Problem: Count the lines in the rows below that contain the string "chart". Case matters, and the reply should be only the number.

Dataset entries:
---*---

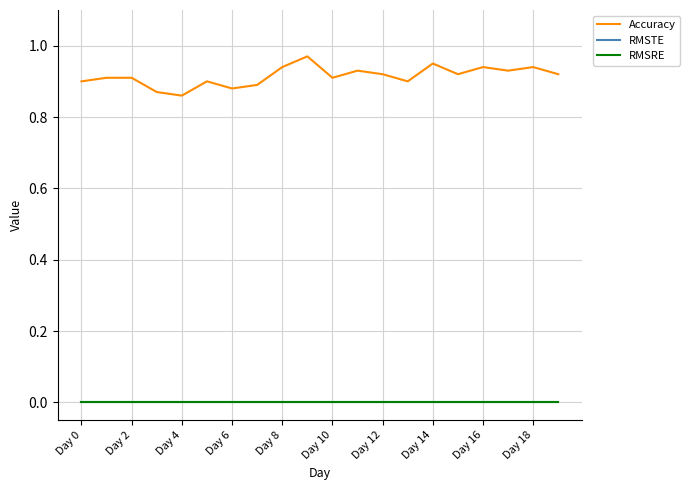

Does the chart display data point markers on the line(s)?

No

---*---

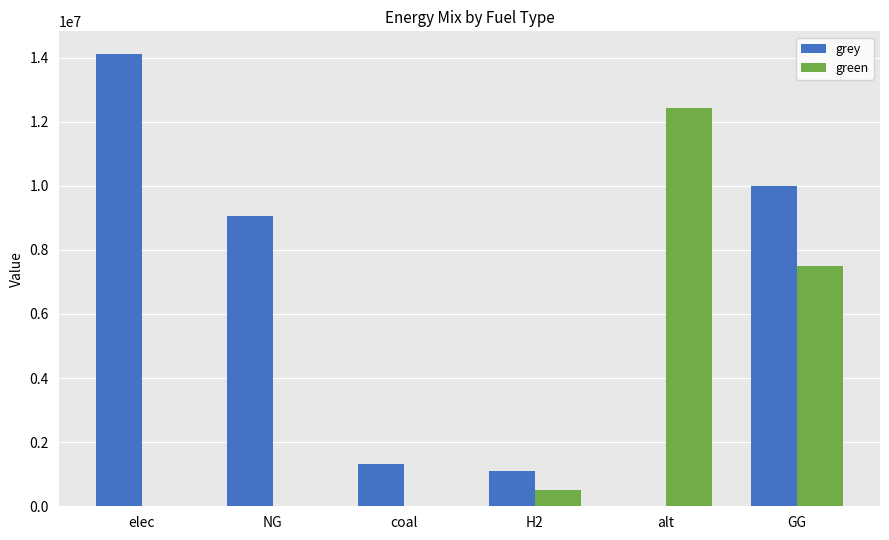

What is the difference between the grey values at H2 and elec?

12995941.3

---*---

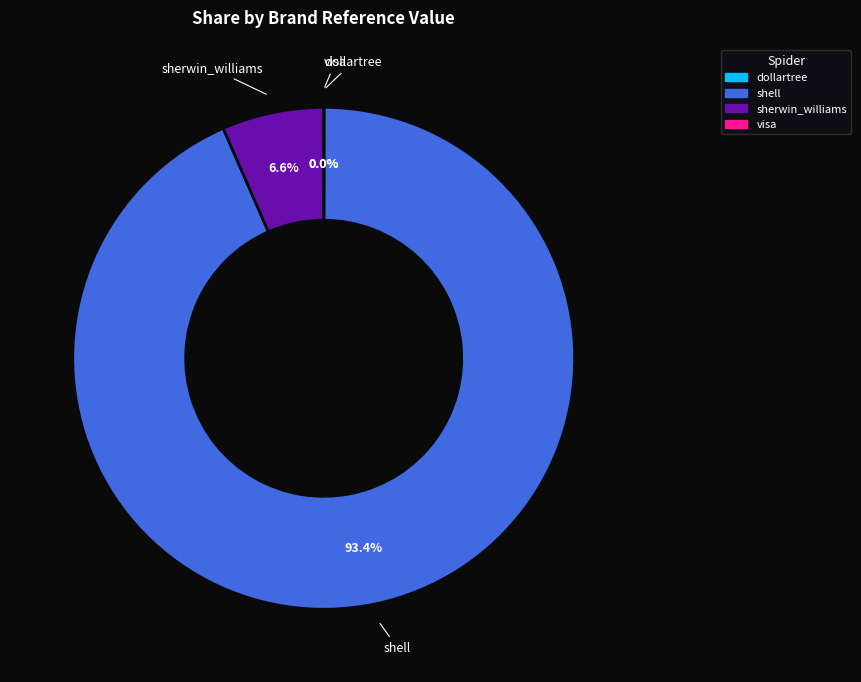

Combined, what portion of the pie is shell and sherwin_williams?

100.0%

---*---

Written answer: 1